The problem for records practice, is that we act like we’ve achieved that if we’ve captured the record of a transaction.
What this ends up with is people playing detective.
They probably know the information they need is available - if only the know enough about the activities of their organisation to understand which other activities MIGHT have captured that information.
We talk about findability like it’s meaningful - ignoring completely that making something “findable” puts the work of funding squarely on the information user.
What I think we need to start considering is a concept that we might call “presentability” - how presentable is this information.
If we have (as good continuum records people) considered all future uses of information that’s being recorded, can we easily present that information to the people who need it? Or are we making them do the work of finding it.
To me, the test of this is that we have to be able to definitively answer a negative - “do we have this information?”
The reason is relatively simple - if we can answer that question, we prevent someone spending time looking for it.
If we can’t answer that question, people will spend a while looking, and then they’ll realise that they can put the load back onto whoever is their “customer” in the transaction - and just ask for the information again.
Which is just starting to the “capture” circle all over again.
I haven’t seen a lot of appetite in most records practitioners for working on the presentation of information.
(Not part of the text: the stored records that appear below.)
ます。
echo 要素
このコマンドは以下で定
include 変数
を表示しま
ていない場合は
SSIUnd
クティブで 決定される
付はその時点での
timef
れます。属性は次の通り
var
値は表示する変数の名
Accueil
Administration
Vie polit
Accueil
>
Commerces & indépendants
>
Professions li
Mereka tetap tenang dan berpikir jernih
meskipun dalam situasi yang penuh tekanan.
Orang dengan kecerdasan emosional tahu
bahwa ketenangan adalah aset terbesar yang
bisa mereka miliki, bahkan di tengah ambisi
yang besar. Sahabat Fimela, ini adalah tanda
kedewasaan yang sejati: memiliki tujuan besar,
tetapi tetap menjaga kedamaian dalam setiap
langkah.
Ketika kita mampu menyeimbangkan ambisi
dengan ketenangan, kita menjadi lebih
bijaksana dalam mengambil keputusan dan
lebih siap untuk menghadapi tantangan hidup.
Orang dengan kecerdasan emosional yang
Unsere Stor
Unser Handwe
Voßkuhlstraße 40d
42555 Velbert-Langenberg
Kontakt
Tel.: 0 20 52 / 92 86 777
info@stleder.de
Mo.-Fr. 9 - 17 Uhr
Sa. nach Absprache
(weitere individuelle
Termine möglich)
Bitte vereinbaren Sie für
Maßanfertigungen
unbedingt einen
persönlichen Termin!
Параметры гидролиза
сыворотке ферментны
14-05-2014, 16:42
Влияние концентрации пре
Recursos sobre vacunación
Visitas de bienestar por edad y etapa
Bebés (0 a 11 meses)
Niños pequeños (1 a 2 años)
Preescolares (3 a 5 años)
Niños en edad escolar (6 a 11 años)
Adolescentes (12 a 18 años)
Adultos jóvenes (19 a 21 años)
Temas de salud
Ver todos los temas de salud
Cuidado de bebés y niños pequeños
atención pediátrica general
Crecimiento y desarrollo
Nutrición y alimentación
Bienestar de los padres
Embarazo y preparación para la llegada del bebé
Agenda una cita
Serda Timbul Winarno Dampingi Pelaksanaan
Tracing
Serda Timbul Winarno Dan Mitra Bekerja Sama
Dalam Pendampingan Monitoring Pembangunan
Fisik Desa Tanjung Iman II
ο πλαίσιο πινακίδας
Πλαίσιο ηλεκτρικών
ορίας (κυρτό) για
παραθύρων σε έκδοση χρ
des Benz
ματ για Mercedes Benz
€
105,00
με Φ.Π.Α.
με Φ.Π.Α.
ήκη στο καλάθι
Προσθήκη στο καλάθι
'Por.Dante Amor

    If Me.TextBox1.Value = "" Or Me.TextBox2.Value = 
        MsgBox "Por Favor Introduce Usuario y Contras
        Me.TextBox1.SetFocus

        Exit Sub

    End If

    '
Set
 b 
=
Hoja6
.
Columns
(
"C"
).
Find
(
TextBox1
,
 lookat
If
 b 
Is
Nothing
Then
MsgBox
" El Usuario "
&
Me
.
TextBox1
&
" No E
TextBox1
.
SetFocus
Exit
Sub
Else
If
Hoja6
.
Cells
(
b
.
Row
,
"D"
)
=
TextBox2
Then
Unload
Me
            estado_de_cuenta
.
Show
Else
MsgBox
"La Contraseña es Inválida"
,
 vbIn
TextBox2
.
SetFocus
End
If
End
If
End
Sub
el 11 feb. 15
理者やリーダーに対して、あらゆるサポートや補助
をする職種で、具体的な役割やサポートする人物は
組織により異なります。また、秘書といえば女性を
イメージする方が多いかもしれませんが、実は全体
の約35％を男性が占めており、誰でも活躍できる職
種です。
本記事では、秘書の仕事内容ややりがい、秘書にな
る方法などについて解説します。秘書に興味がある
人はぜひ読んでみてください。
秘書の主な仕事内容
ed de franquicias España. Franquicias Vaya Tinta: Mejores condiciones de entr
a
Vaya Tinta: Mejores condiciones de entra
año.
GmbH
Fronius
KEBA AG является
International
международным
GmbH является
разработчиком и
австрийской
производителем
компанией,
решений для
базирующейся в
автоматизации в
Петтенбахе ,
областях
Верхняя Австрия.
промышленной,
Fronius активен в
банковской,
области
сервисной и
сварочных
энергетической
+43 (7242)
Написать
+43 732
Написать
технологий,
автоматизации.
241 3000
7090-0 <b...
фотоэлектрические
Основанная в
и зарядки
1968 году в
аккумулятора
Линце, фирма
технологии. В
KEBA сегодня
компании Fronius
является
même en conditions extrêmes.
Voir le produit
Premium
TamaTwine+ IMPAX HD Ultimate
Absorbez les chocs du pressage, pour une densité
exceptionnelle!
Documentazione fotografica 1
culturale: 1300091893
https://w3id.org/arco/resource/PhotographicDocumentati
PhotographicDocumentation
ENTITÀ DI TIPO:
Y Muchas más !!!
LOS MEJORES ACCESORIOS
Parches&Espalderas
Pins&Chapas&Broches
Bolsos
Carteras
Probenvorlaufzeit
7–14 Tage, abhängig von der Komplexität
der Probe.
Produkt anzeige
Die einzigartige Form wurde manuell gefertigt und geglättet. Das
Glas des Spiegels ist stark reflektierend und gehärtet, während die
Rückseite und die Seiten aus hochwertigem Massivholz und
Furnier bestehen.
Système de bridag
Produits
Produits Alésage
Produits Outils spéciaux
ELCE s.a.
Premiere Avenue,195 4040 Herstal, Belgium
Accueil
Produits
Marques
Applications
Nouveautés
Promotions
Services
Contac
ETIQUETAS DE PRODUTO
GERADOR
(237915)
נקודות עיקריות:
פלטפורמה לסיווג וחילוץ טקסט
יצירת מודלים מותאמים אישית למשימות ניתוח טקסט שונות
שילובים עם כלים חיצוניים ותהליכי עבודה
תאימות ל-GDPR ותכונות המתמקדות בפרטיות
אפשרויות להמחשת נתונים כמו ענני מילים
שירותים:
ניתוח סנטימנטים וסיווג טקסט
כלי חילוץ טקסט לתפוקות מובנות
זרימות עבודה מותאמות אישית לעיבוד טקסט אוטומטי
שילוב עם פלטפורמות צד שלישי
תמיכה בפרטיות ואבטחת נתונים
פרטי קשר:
It’s generally put in the too hard basket.
I’ve also never seen a high quality information environment in which someone hasn’t spent significant time and energy understanding how the information needs to be presented so that it can be consumed efficiently - ie. given to people at the right level of quality for their need.
Everywhere I go, records teams focusing on capture are struggling for funding.
I have never seen someone struggling for funding when the focus is a high quality information environment.
Which means two things.
The first, is that focusing on how recorded information will be presented to people takes more effort.
The second is that organisations are extremely happy to pay for it.
Which means that there’s a good effort-reward relationship.
As opposed to capture focused records - where the relationship poor if not downright abusive.
We should do the thing that has a good effort-reward relationship.